Big Tech is prospering
Despite the turmoil on the streets of US cities. USA And the record-breaking 43 million Americans filing for unemployment benefits, the Nasdaq is poised to hit record levels, a surprising feat that underscores how quickly Wall Street recovered.
The Federal Reserve’s emergency response, including lowering interest rates to zero and promising to buy unlimited amounts of bonds, was designed to make risky assets like stocks look more attractive. Investors have essentially been forced to bet on stocks, and Big Tech in particular is benefiting from that.
Big tech companies are not only surviving during the pandemic, but many of them are thriving. The crisis has made Amazon, for example, even more essential than it already was. Amazon shares have risen 47% from their mid-March lows.
Facebook (full board) It also quickly recovered to record levels. The net worth of Mark Zuckerberg, the company’s co-founder and CEO, has increased $ 30.1 billion since March 18, according to the IPS report.
The report calculated billionaire wealth using data provided by the Forbes Global Billionaires List, a real-time assessment of net worth. March 18 is used as the start date because that is the date linked to the
Forbes 2020 Global Billionaire Survey. It also roughly coincides with when the US states. USA And the federal government began to impose health restrictions.
Other tech power players have also accumulated more wealth in the past three months. The net equity of
Tesla (TSLA) boss Elon Musk, Google founders Sergey Brin and Larry Page and former
Microsoft (MSFT) CEO Steve Ballmer has risen by $ 13 billion or more each since March 18, according to the report.

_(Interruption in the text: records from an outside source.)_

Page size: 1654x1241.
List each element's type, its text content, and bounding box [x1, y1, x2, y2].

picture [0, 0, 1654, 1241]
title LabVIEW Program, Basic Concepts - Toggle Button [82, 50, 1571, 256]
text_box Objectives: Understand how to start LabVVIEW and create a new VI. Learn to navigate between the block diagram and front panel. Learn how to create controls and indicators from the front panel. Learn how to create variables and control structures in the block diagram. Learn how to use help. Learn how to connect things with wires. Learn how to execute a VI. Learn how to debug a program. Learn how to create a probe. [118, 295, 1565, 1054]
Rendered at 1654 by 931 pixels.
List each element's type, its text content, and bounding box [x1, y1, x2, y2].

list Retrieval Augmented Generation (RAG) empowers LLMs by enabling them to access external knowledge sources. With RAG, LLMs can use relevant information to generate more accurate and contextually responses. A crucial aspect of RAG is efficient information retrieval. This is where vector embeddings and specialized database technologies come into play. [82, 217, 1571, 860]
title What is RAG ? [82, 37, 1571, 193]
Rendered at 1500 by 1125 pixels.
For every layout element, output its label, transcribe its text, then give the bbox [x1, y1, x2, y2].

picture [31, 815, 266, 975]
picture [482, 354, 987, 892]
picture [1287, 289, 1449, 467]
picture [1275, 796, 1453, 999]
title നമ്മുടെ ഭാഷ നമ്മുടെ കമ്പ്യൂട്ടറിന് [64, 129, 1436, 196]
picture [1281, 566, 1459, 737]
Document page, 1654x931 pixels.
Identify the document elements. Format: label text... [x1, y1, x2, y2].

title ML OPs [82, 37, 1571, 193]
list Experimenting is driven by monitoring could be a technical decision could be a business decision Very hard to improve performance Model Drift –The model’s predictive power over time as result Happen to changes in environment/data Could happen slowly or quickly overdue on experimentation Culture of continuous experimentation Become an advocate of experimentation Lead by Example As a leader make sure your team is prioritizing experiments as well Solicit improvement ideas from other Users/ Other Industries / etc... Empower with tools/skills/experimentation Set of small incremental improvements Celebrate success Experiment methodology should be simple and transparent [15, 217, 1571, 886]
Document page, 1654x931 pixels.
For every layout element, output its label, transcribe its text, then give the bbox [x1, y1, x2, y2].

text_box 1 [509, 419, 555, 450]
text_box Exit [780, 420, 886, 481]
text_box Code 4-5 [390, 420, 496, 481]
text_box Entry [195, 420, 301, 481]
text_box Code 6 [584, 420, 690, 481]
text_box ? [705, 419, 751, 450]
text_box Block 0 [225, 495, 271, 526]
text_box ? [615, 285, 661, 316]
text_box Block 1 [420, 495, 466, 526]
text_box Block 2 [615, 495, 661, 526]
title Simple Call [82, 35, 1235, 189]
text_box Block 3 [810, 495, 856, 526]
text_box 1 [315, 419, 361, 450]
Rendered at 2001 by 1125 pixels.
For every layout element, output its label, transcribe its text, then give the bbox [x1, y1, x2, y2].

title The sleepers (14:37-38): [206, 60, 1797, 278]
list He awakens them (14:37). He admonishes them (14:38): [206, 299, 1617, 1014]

Unemployment could soon reach almost 20%
Meanwhile, the United States has been plagued by mass unemployment caused by the social distancing requirements imposed to combat the pandemic.
Economists expect Friday’s jobs report to show the United States lost another 8 million jobs in May, bringing the pandemic number to 28.5 million, three times the number of jobs lost during the Great Recession. The unemployment rate is expected to rise to almost 20%, more than it has been since the Great Depression.
“The growing billionaire wealth juxtaposed with the suffering and plight of millions undermines the social solidarity required for us to recover together for years to come,” Chuck Collins, co-author of the IPI report, said in a statement.
Of course, millions of average Americans are also benefiting from the V-shaped recovery in the stock market. The rebound has raised the value of investment portfolios, pension funds and retirement accounts. Even betting on a vanilla fund that tracks the S&P 500 would have given investors an orderly return of almost 40% from the lows on March 23.
About 52% of families owned shares directly or indirectly through retirement plans like 401 (k) s, according to 2016 Federal Reserve statistics.
However, a rising stock market helps the wealthy more than the rest of the country. That’s because the top 10% of households
owned 84% of all shares in 2016, according to New York University professor Edward Wolff.
These trends help explain the unrest that has gripped the United States. Although the initial catalyst was police brutality, protests and riots are taking place in a nation divided on racial and economic lines. And those failures seem to be growing during the pandemic.
“You have a fuel mix of income loss and inequality,” said Joe Brusuelas, chief economist at RSM International.